Kommentar Neuerung des Pressekodex': Eine Information, die nicht weiterhilft

Das Wissen um die Herkunft Tatverdächtiger ist überflüssig. Sie nährt nur Vorverurteilungen, die besonders häufig People of Colour treffen.

Polizisten stehen vor einer Gruppe Männer

In Köln hielt die Polizei an Silvester viele Männer stundenlang wegen äußerlicher Merkmale fest Foto: dpa

Das Leben der Royals interessiert viele Menschen. Sie alle haben Gründe für ihr Interesse. Trotzdem veröffentlicht niemand unvorteilhafte Videos aus dem Kreißsaal, wenn Kate Kinder kriegt. Begründetes öffentliches Interesse besteht an allen möglichen Themen. Es rechtfertigt nicht immer, dass berichtet wird oder wie berichtet wird.

Dennoch erlaubt der Presserat ab sofort, bei Straftaten die Herkunft der Tatverdächtigen zu erwähnen, wenn Journalist*innen meinen, dass es ein „begründetes öffentliches Interesse“ gibt.

Wozu soll das gut sein? Die Information, wo mutmaßliche Täter*innen geboren wurden, hilft niemandem weiter. Wer sie häufig liest, sieht oder hört, verknüpft Herkunft und Kriminalität miteinander. Mediennutzer*innen sind es gewohnt, dass Informationen im Bericht vorkommen, weil sie beim Verständnis der Tat helfen.

Der (falsche) Eindruck, dass die meisten Straftaten von Menschen anderer Abstammung begangen werden, entsteht dadurch, dass Nationalitäten meist eben nicht erwähnt werden. Wenn bei verdächtigen Personen ihr „deutsches Aussehen“ nicht erwähnt wird, dann geraten Angehöriger bestimmter Gruppen, bei denen ihr Andersaussehen stets Thema ist, unter Generalverdacht. Die rechtspopulistische Forderung, sie alle abzuschieben, lauert gleich um die Ecke.

Hinzu kommt, dass die entscheidenden Wörter „tatverdächtig“, „mutmaßlich“ und „verurteilt“ schnell überlesen werden. Dabei werden zum Beispiel People of Color häufiger zu Unrecht verdächtigt. Schon jetzt sind sie im Polizeibericht überrepräsentiert.
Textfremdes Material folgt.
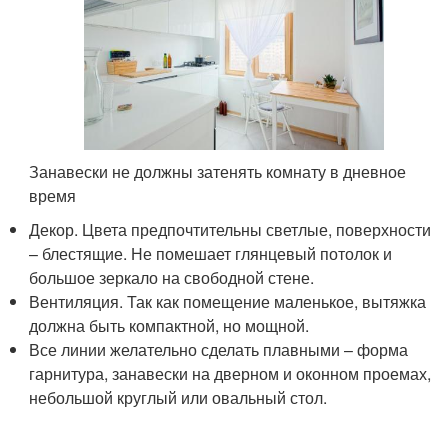
Занавески не должны затенять комнату в дневное
время
Декор. Цвета предпочтительны светлые, поверхности
– блестящие. Не помешает глянцевый потолок и
большое зеркало на свободной стене.
Вентиляция. Так как помещение маленькое, вытяжка
должна быть компактной, но мощной.
Все линии желательно сделать плавными – форма
гарнитура, занавески на дверном и оконном проемах,
небольшой круглый или овальный стол.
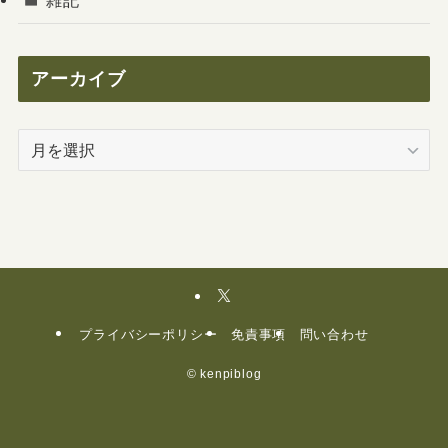
アーカイブ
ア
ー
カ
イ
ブ
プライバシーポリシー
免責事項
問い合わせ
©
kenpiblog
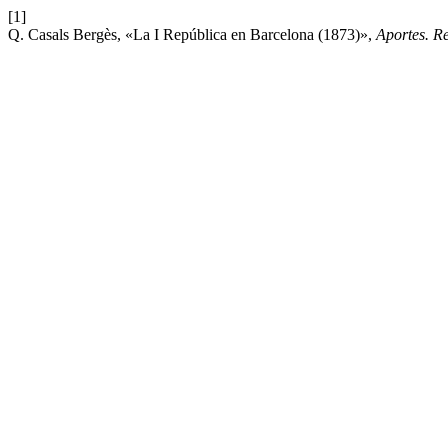
[1]
Q. Casals Bergès, «La I República en Barcelona (1873)»,
Aportes. R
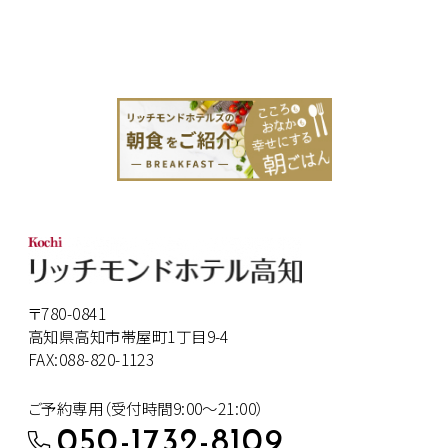
〒780-0841
高知県高知市帯屋町1丁目9-4
FAX:088-820-1123
ご予約専用（受付時間9:00～21:00）
050-1732-8109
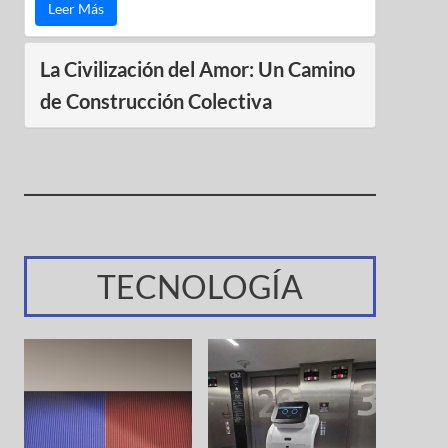
Leer Más
La Civilización del Amor: Un Camino
de Construcción Colectiva
TECNOLOGÍA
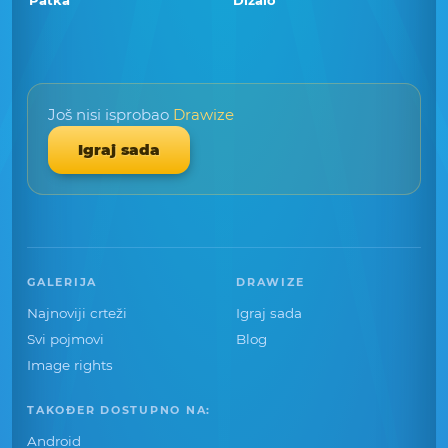
Patka
Dizalo
Još nisi isprobao
Drawize
Igraj sada
GALERIJA
DRAWIZE
Najnoviji crteži
Igraj sada
Svi pojmovi
Blog
Image rights
TAKOĐER DOSTUPNO NA:
Android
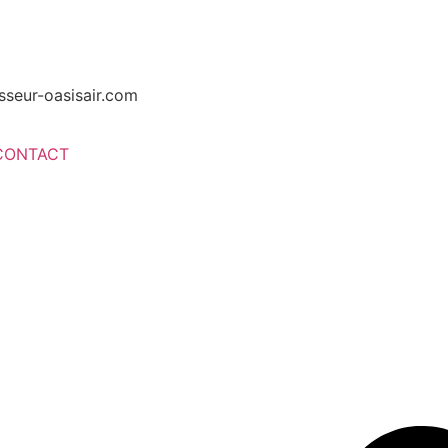
seur-oasisair.com
CONTACT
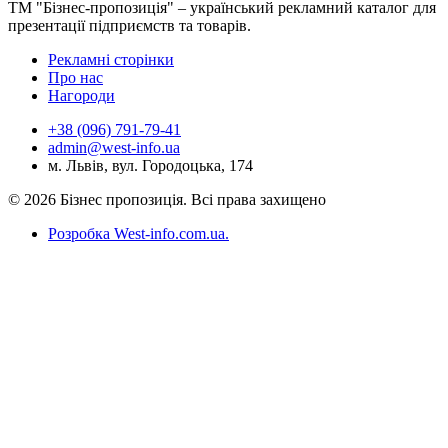
ТМ "Бізнес-пропозиція" – український рекламний каталог для
презентації підприємств та товарів.
Рекламні сторінки
Про нас
Нагороди
+38 (096) 791-79-41
admin@west-info.ua
м. Львів, вул. Городоцька, 174
© 2026 Бізнес пропозиція. Всі права захищено
Розробка West-info.com.ua
.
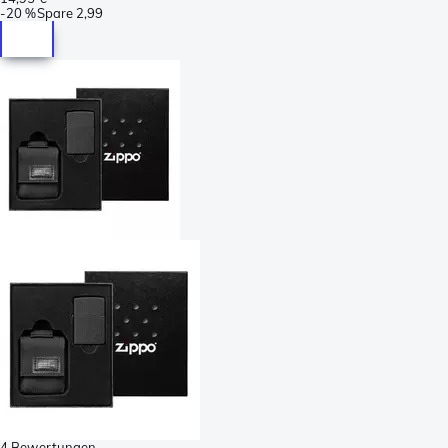
-
20 %
Spare
2,99
4 Bewertungen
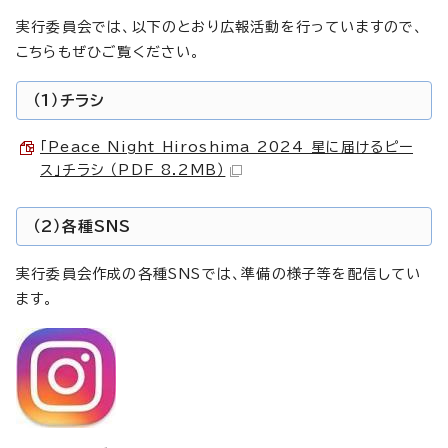
実行委員会では、以下のとおり広報活動を行っていますので、
こちらもぜひご覧ください。
（1）チラシ
「Peace Night Hiroshima 2024 星に届けるピー
ス」チラシ （PDF 8.2MB）
（2）各種SNS
実行委員会作成の各種SNSでは、準備の様子等を配信してい
ます。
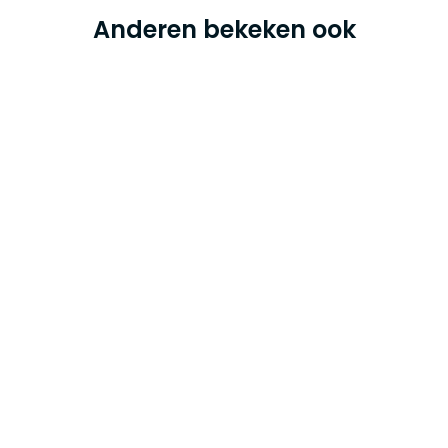
Anderen bekeken ook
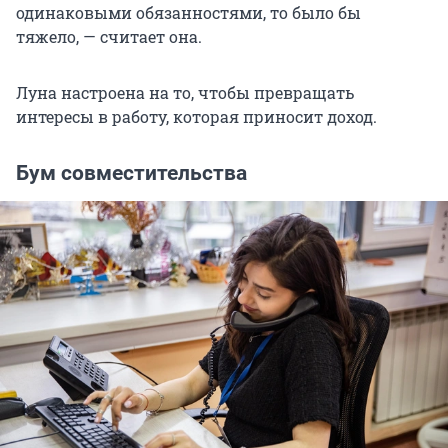
одинаковыми обязанностями, то было бы
тяжело, — считает она.
Луна настроена на то, чтобы превращать
интересы в работу, которая приносит доход.
Бум совместительства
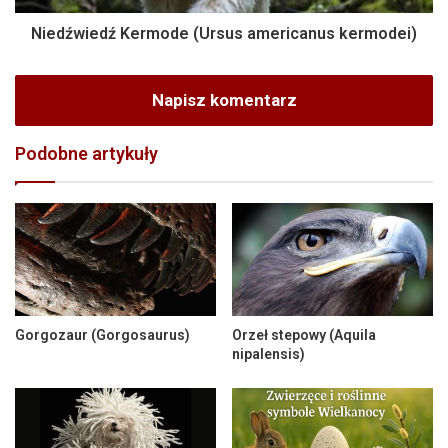
Niedźwiedź Kermode (Ursus americanus kermodei)
Napisz komentarz
Podobne artykuły
Gorgozaur (Gorgosaurus)
Orzeł stepowy (Aquila
nipalensis)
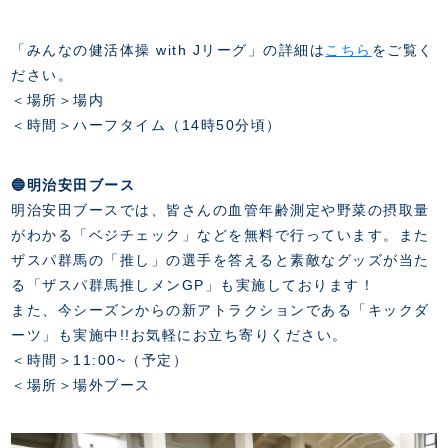
「みんなの健活体操 with Jリーグ」の詳細は
こちら
をご覧く
ださい。
＜場所＞場内
＜時間＞ハーフタイム（14時50分頃）
🔵明治安田ブース
明治安田ブースでは、皆さんの血管年齢測定や野菜の摂取量
がわかる「ベジチェック」などを無料で行っています。また
ザスパ群馬の「推し」の選手を答えると素敵なグッズが当た
る「ザスパ群馬推しメンGP」も実施しております！
また、今シーズンからの新アトラクションである「キックダ
ーツ」も実施中!!お気軽にお立ち寄りください。
＜時間＞11:00~（予定）
＜場所＞場外ブース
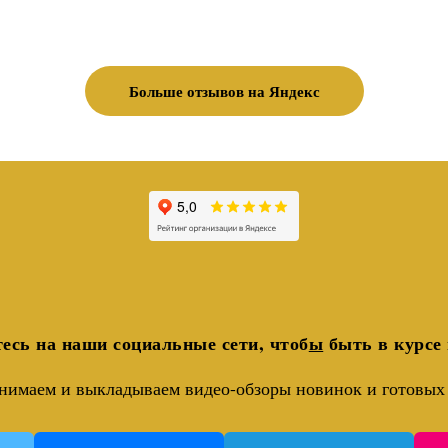
Больше отзывов на Яндекс
есь на наши социальные сети, чтоб
ы
быть в курсе 
нимаем и выкладываем видео-обзоры новинок и готовых 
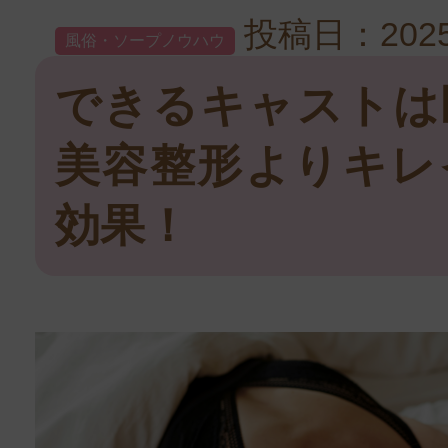
投稿日：2025
風俗・ソープノウハウ
できるキャストは
美容整形よりキレ
効果！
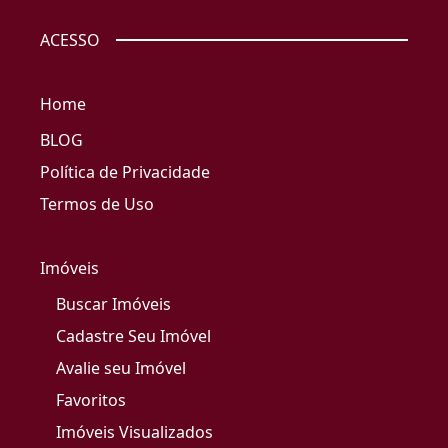
ACESSO
Home
BLOG
Política de Privacidade
Termos de Uso
Imóveis
Buscar Imóveis
Cadastre Seu Imóvel
Avalie seu Imóvel
Favoritos
Imóveis Visualizados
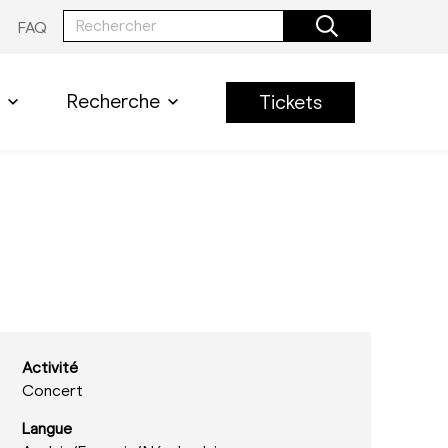
FAQ
Recherche
Tickets
Activité
Concert
Langue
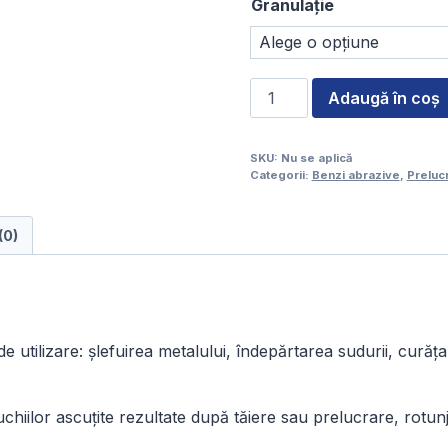
Granulație
90
Cantitate
Adaugă în coș
Bandă
grinder
SKU:
Nu se aplică
zirconiu
Categorii:
Benzi abrazive
,
Preluc
341XP
25
(0)
x
762
mm
—
Set
 utilizare: șlefuirea metalului, îndepărtarea sudurii, curăța
12
buc
iilor ascuțite rezultate după tăiere sau prelucrare, rotunji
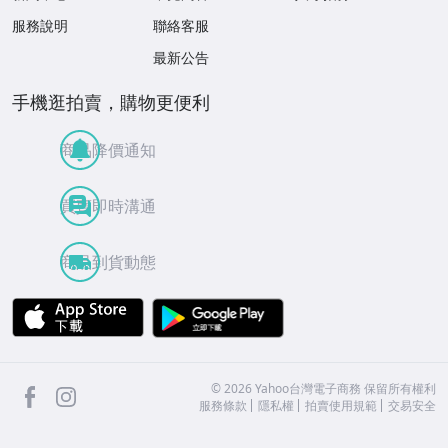
服務說明
聯絡客服
最新公告
手機逛拍賣，購物更便利
商品降價通知
買賣即時溝通
商品到貨動態
APP Store
Google Play
facebook
Instagram
©
2026
Yahoo台灣電子商務 保留所有權利
服務條款
隱私權
拍賣使用規範
交易安全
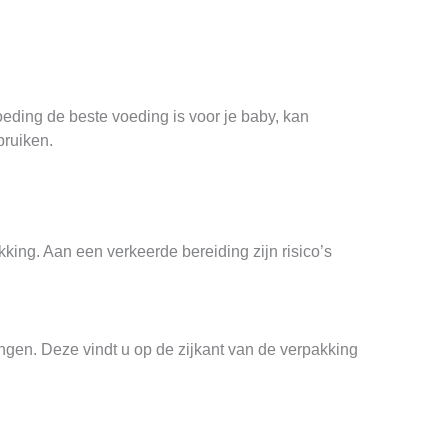
eding de beste voeding is voor je baby, kan
bruiken.
kking. Aan een verkeerde bereiding zijn risico’s
ngen. Deze vindt u op de zijkant van de verpakking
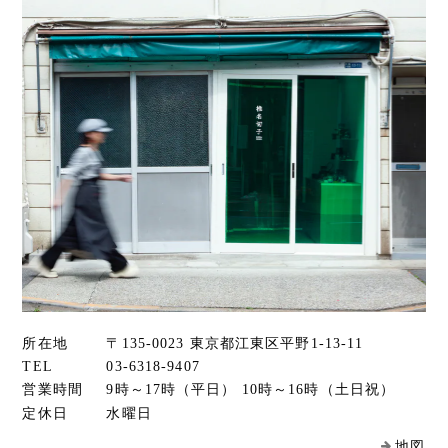
所在地
〒135-0023 東京都江東区平野1-13-11
TEL
03-6318-9407
営業時間
9時～17時（平日） 10時～16時（土日祝）
定休日
水曜日
地図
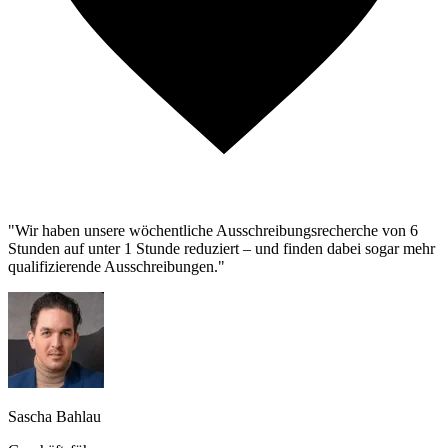
"Wir haben unsere wöchentliche Ausschreibungsrecherche von 6
Stunden auf unter 1 Stunde reduziert – und finden dabei sogar mehr
qualifizierende Ausschreibungen."
Sascha Bahlau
Selbst bei gesicherten Täter*innen ist es fragwürdig, sich auf persönliche Merkmale zu konzentrieren: Immer mehr Berichte über Kriminalität geraten zu Porträts der Kriminellen. Dabei sollten eigentlich nicht sie im Vordergrund stehen, sondern das, was passiert ist – und die Menschen, die unter der Tat leiden.